Könnte die Abneigung vieler SF-Fans gegen SP nicht daran liegen, daß es beinahe unmöglich ist, die etwa 98% Schrott von den 2% Perlen zu trennen. Ich habe früher oft in Fanzines veröffentlicht (z. B. Solar‑X), aber da gab es immer einen kundigen Herausgeber, der bei weitem nicht alles veröffentlichte, was er an Texten erhielt. Diese Instanz fehlt im SP, und so kann jeder vermeintlich von der Muse Geküsste seine zweifelhaften Elaborate bei Amazon auf den Markt werfen. Dabei kann SP eine durchaus hilfreiche Ergänzung sein z. B. für Storysammlungen (ich habe selbst 4 oder 5 veröffentlicht) oder Anthologien, die sich wirtschaftlich nicht rechnen, aber leider gehen auch die zumeist in der Menge unter. Für einen neuen Roman oder eine Novelle würde ich mir immer einen Verlag suchen, auch wenn das immer schwieriger wird, seitdem ich zu den Bösen gehöre. ;-)

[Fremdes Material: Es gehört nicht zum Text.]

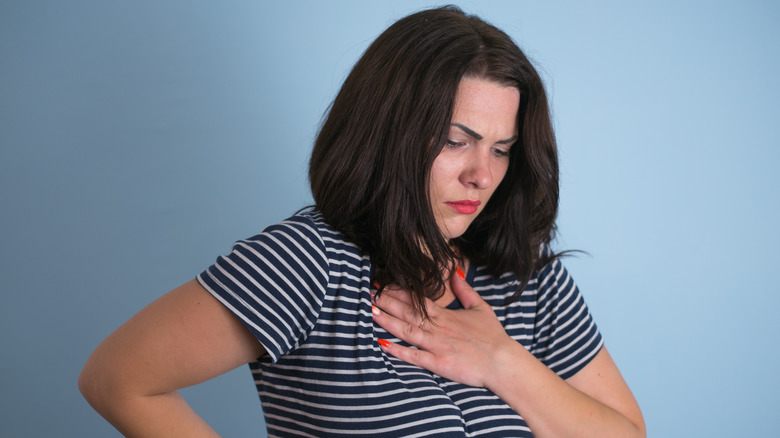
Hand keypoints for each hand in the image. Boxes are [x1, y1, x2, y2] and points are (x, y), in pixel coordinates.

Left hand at [372, 271, 515, 387]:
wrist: (502, 362)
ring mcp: (437, 346)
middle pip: (408, 312)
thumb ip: (465, 290)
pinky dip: (398, 351)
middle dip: (388, 303)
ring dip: (388, 321)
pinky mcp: (438, 363)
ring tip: (371, 312)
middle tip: (369, 294)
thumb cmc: (492, 336)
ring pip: (407, 331)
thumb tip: (455, 271)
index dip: (400, 291)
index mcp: (446, 315)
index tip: (384, 284)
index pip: (418, 299)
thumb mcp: (480, 307)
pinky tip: (382, 344)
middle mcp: (439, 328)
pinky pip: (414, 356)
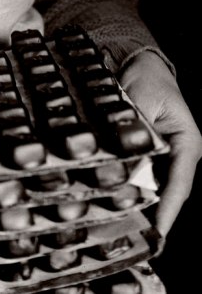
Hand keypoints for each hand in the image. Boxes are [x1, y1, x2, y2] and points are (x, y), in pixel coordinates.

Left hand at [120, 51, 201, 237]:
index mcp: (186, 143)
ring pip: (152, 187)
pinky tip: (114, 203)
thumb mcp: (141, 102)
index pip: (179, 184)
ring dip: (138, 204)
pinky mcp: (146, 155)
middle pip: (166, 192)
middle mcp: (178, 155)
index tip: (158, 231)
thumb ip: (134, 131)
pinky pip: (139, 177)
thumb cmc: (147, 79)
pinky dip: (129, 189)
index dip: (168, 209)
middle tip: (133, 236)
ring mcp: (163, 157)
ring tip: (122, 227)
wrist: (139, 64)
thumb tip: (121, 159)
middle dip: (151, 215)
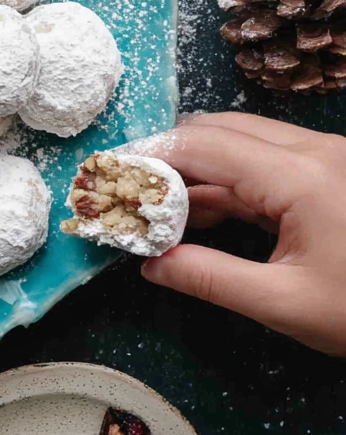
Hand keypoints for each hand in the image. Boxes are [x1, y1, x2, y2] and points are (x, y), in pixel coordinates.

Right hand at [138, 111, 345, 353]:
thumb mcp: (286, 304)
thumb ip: (209, 279)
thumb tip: (150, 265)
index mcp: (302, 177)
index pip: (206, 145)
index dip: (151, 157)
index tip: (110, 176)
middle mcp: (314, 151)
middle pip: (220, 130)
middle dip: (168, 156)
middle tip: (127, 188)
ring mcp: (325, 158)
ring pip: (242, 141)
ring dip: (196, 168)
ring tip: (153, 204)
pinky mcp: (330, 173)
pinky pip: (265, 162)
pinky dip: (226, 182)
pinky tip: (196, 213)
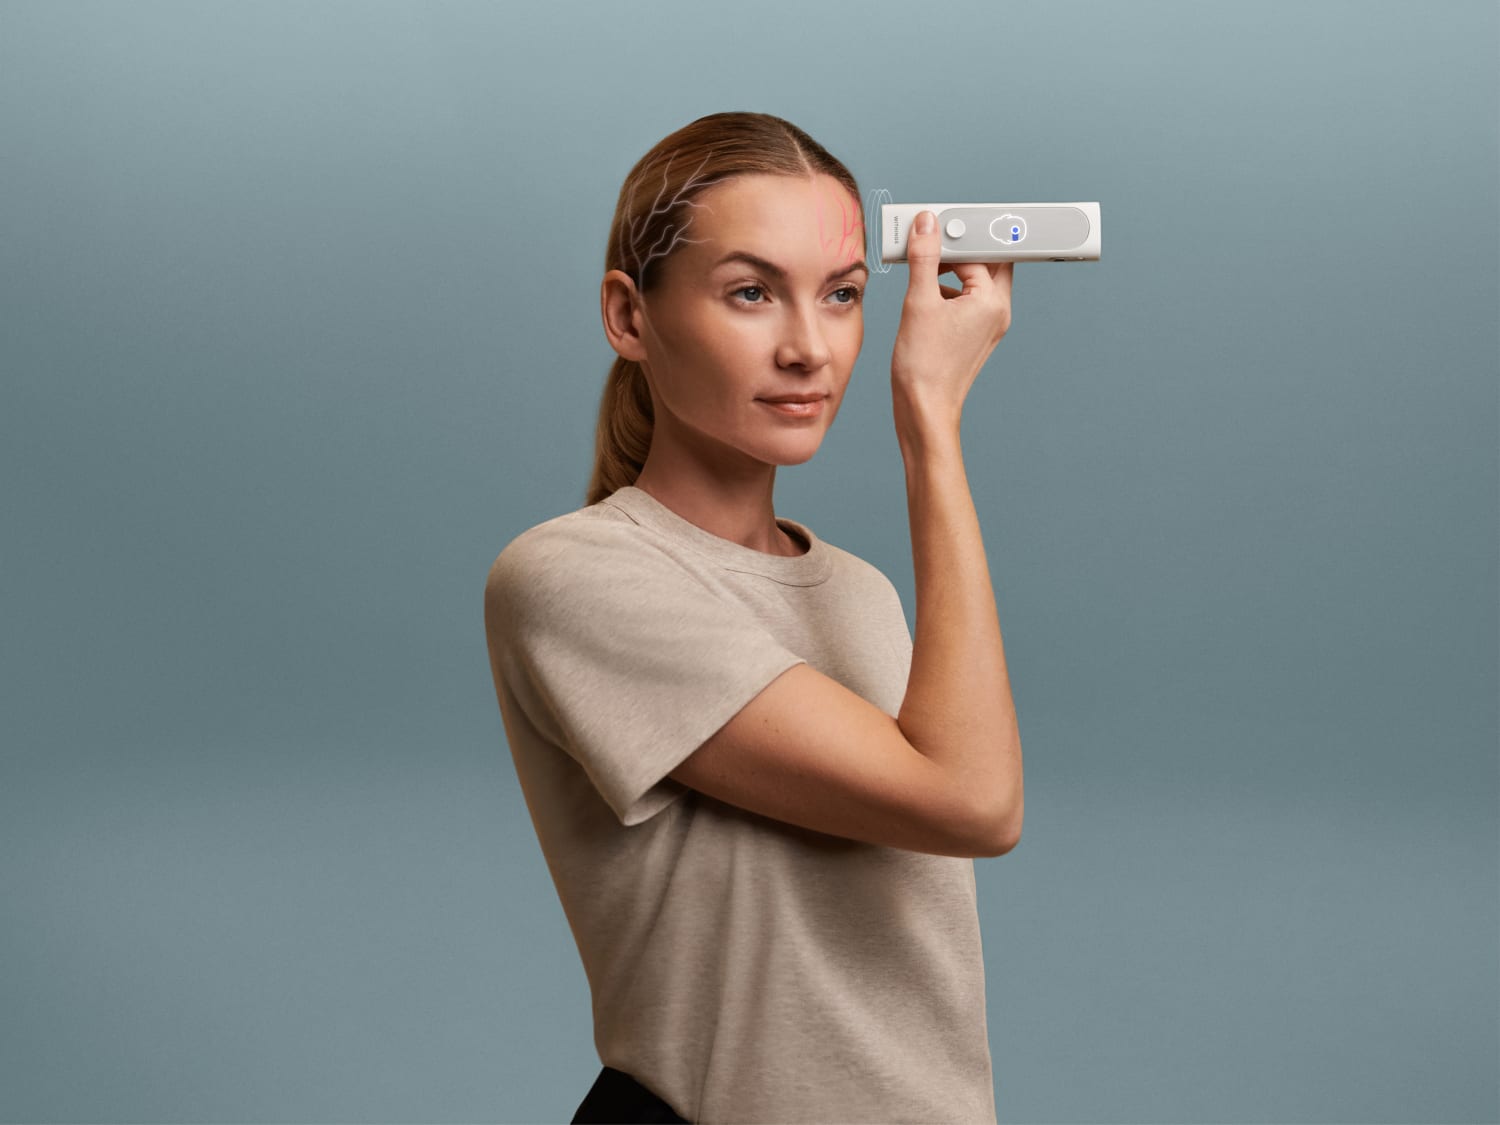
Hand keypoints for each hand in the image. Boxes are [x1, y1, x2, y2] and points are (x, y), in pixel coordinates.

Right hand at [889, 210, 1014, 434]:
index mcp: (991, 301)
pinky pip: (968, 300)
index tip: (938, 225)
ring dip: (952, 269)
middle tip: (935, 240)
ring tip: (924, 268)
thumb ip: (924, 258)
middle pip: (989, 262)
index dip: (958, 235)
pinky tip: (924, 295)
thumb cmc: (924, 366)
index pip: (980, 251)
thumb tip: (926, 224)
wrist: (924, 409)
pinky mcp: (976, 335)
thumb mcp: (918, 302)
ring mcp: (989, 325)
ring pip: (977, 281)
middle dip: (962, 248)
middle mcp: (997, 311)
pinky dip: (949, 291)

Die Argumentation wurde oben bereits entkräftet.
Als Ergänzung: Ja, es gibt einen Haufen Selfpublishing-Kram, weil eben jeder und sein Hund veröffentlichen kann, deswegen ist das autoimmanent. Aber die grundlegende Ablehnung ist völlig daneben. Da könnte man ja genauso gut sagen »das Internet ist Mist«, nur weil da auch jeder veröffentlichen kann und manche Webseiten oder Blogs eben grottig sind. Aber das ist eben der falsche Ansatz, man muss hier wie da immer den konkreten Fall betrachten.
Bei SP-Anthologien fehlt die Instanz übrigens nicht.